- [設問]
次の資料のすべての行を、一字も変えずにそのまま出力しなさい。ただし、画像は出力に含めないこと。
··· 対象資料 ···
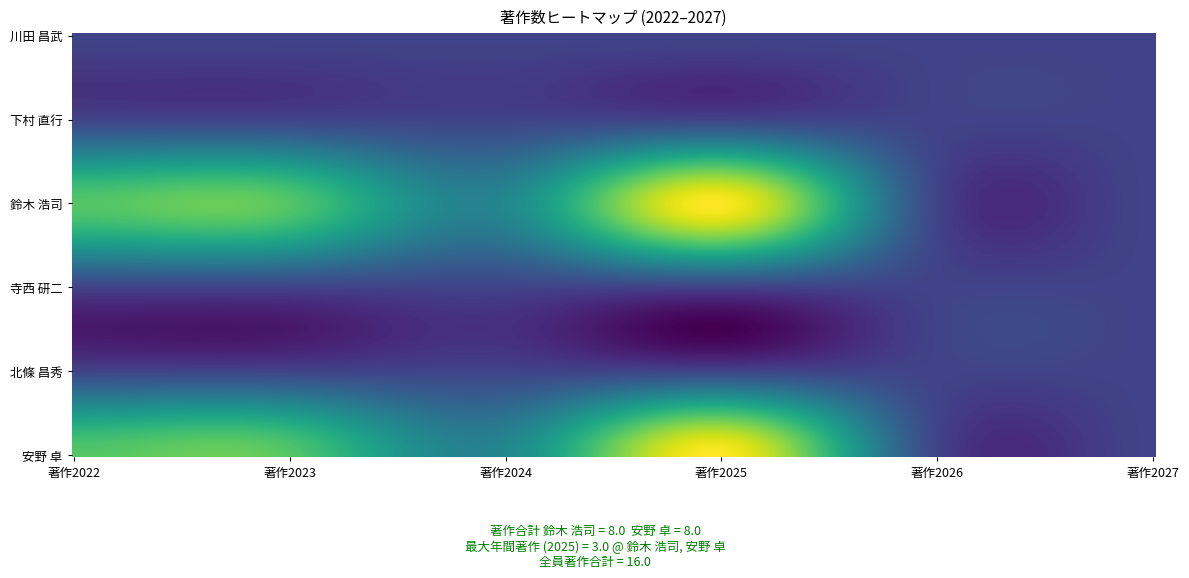

How many positive values does the 鈴木 浩司 series have?

4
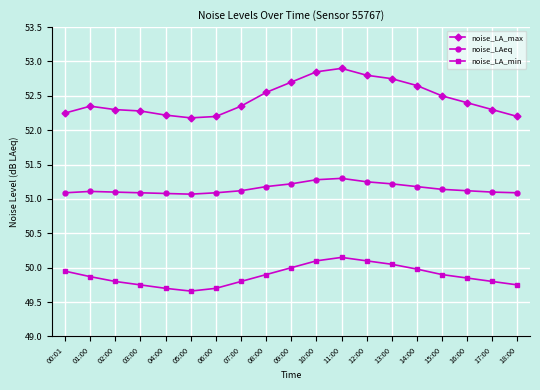

How many lines are shown in the chart?

3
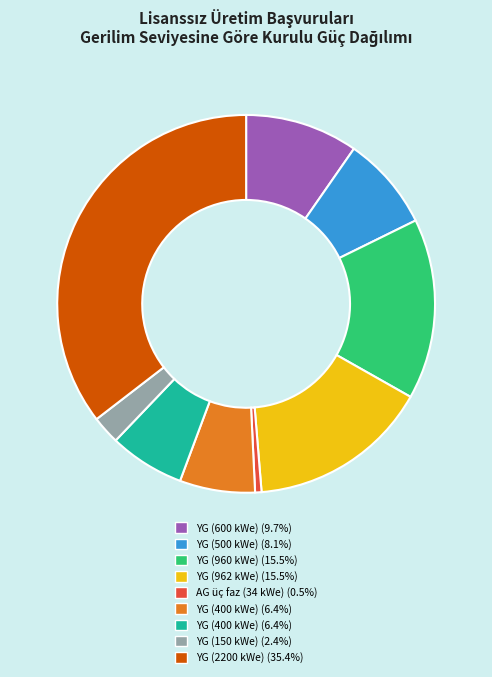

Does any single category account for the majority?

No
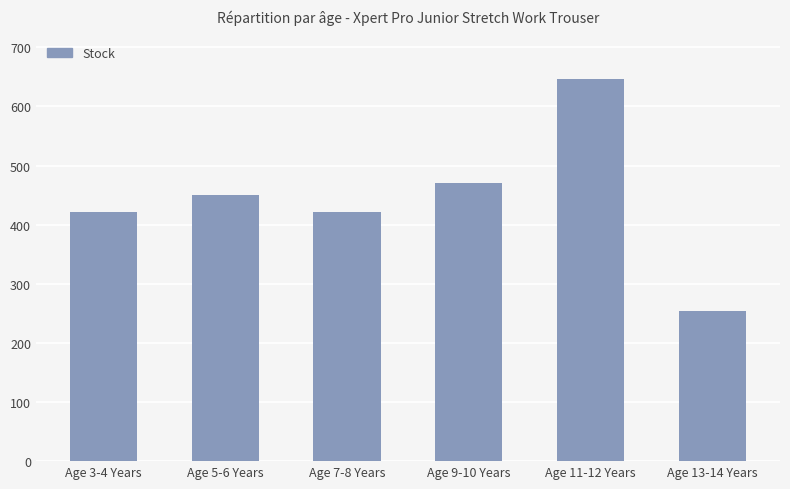

The value at Age 3-4 Years is 422. True or false?

True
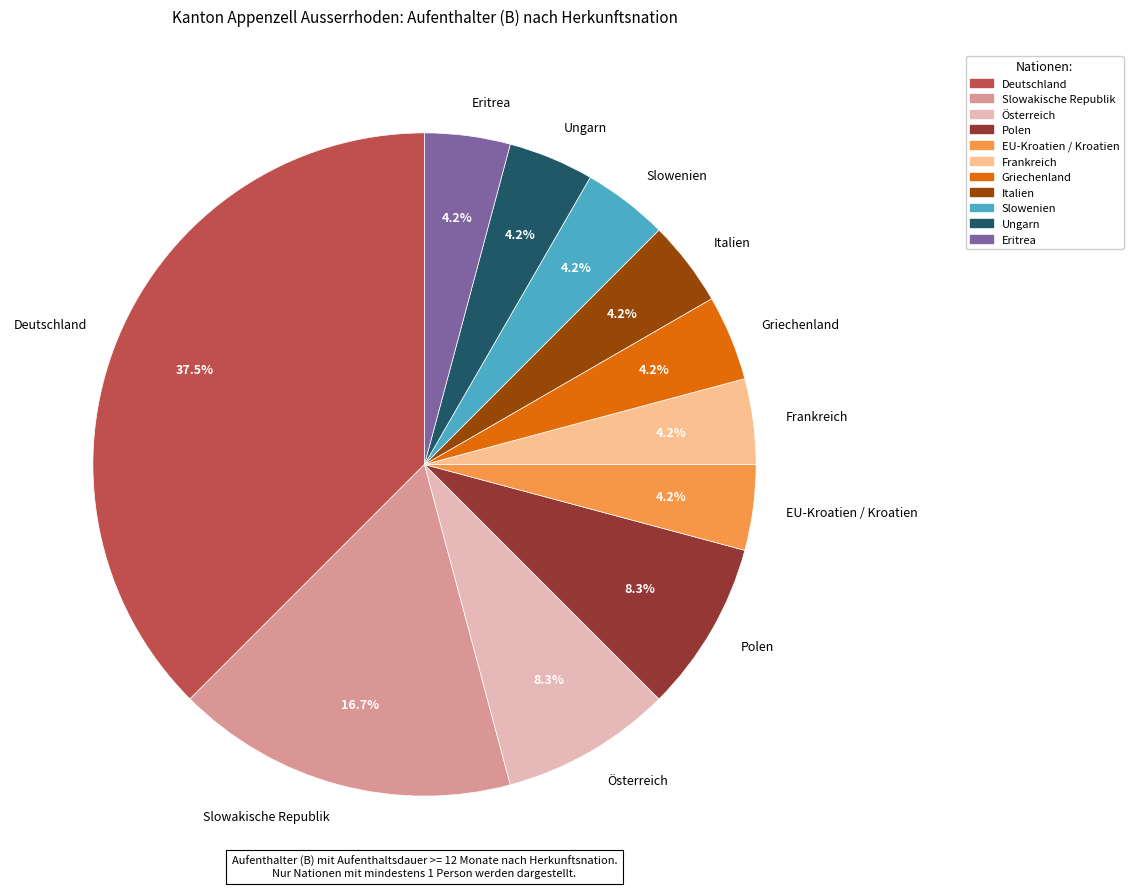

Count the number of slices in the pie.

11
···
- [解答]
How many positive values does the 鈴木 浩司 series have?

4

How many lines are shown in the chart?

3

Does any single category account for the majority?

No

The value at Age 3-4 Years is 422. True or false?

True

Count the number of slices in the pie.

11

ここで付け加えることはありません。